### [Your instructions]
Change every "Document page" in the entries below to "Page image", leaving all other text unchanged, and give the entries again.

**** Dataset extract

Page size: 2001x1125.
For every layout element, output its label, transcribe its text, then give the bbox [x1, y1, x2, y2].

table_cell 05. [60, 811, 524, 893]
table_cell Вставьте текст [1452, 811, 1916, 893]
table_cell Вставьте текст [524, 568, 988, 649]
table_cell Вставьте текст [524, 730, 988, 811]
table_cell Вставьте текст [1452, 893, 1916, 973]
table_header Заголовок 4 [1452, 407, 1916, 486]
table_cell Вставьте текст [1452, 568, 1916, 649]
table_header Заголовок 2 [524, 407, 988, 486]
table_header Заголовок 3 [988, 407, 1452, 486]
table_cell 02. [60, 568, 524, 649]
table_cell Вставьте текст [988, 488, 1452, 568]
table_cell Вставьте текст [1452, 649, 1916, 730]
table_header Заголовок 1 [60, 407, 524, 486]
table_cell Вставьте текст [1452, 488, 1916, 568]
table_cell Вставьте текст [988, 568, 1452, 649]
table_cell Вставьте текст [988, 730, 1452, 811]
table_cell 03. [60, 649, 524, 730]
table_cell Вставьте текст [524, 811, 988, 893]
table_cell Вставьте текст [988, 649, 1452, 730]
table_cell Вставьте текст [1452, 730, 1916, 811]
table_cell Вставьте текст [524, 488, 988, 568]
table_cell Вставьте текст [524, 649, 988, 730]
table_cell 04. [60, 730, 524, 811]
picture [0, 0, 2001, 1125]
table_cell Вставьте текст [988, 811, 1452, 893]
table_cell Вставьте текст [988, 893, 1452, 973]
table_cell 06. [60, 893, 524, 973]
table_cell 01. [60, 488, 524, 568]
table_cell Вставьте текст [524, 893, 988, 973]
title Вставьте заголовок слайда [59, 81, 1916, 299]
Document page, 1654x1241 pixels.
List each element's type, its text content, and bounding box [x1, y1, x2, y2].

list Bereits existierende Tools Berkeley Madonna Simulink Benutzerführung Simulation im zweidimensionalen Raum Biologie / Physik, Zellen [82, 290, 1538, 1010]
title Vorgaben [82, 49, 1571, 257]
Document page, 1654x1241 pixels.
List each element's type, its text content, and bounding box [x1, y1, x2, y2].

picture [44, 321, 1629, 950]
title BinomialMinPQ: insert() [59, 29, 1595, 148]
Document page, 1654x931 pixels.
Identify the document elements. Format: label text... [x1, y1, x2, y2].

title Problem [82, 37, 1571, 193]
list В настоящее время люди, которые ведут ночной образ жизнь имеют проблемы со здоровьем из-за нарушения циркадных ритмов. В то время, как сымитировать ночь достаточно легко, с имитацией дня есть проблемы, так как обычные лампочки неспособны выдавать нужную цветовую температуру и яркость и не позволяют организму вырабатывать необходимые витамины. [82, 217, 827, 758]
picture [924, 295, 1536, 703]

********

### [Answer in full]
Page size: 2001x1125.
For every layout element, output its label, transcribe its text, then give the bbox [x1, y1, x2, y2].

table_cell 05. [60, 811, 524, 893]
table_cell Вставьте текст [1452, 811, 1916, 893]
table_cell Вставьте текст [524, 568, 988, 649]
table_cell Вставьте текст [524, 730, 988, 811]
table_cell Вставьте текст [1452, 893, 1916, 973]
table_header Заголовок 4 [1452, 407, 1916, 486]
table_cell Вставьте текст [1452, 568, 1916, 649]
table_header Заголовок 2 [524, 407, 988, 486]
table_header Заголовок 3 [988, 407, 1452, 486]
table_cell 02. [60, 568, 524, 649]
table_cell Вставьте текст [988, 488, 1452, 568]
table_cell Вставьте текст [1452, 649, 1916, 730]
table_header Заголовок 1 [60, 407, 524, 486]
table_cell Вставьте текст [1452, 488, 1916, 568]
table_cell Вставьте текст [988, 568, 1452, 649]
table_cell Вставьте текст [988, 730, 1452, 811]
table_cell 03. [60, 649, 524, 730]
table_cell Вставьте текст [524, 811, 988, 893]
table_cell Вставьте текст [988, 649, 1452, 730]
table_cell Вставьте текст [1452, 730, 1916, 811]
table_cell Вставьте текст [524, 488, 988, 568]
table_cell Вставьте текст [524, 649, 988, 730]
table_cell 04. [60, 730, 524, 811]
picture [0, 0, 2001, 1125]
table_cell Вставьте текст [988, 811, 1452, 893]
table_cell Вставьте текст [988, 893, 1452, 973]
table_cell 06. [60, 893, 524, 973]
table_cell 01. [60, 488, 524, 568]
table_cell Вставьте текст [524, 893, 988, 973]
title Вставьте заголовок слайда [59, 81, 1916, 299]
Page image, 1654x1241 pixels.
List each element's type, its text content, and bounding box [x1, y1, x2, y2].

list Bereits existierende Tools Berkeley Madonna Simulink Benutzerführung Simulation im zweidimensionalen Raum Biologie / Physik, Zellen [82, 290, 1538, 1010]
title Vorgaben [82, 49, 1571, 257]
Page image, 1654x1241 pixels.
List each element's type, its text content, and bounding box [x1, y1, x2, y2].

picture [44, 321, 1629, 950]
title BinomialMinPQ: insert() [59, 29, 1595, 148]
Page image, 1654x931 pixels.
Identify the document elements. Format: label text... [x1, y1, x2, y2].

title Problem [82, 37, 1571, 193]
list В настоящее время люди, которые ведут ночной образ жизнь имеют проблемы со здоровьем из-за нарушения циркадных ритмов. В то время, как сымитировать ночь достаточно легко, с имитацией дня есть проблемы, так как обычные лампочки неспособны выдавать нужную цветовую температуру и яркость и не позволяют организму вырабатывать необходимые витамины. [82, 217, 827, 758]
picture [924, 295, 1536, 703]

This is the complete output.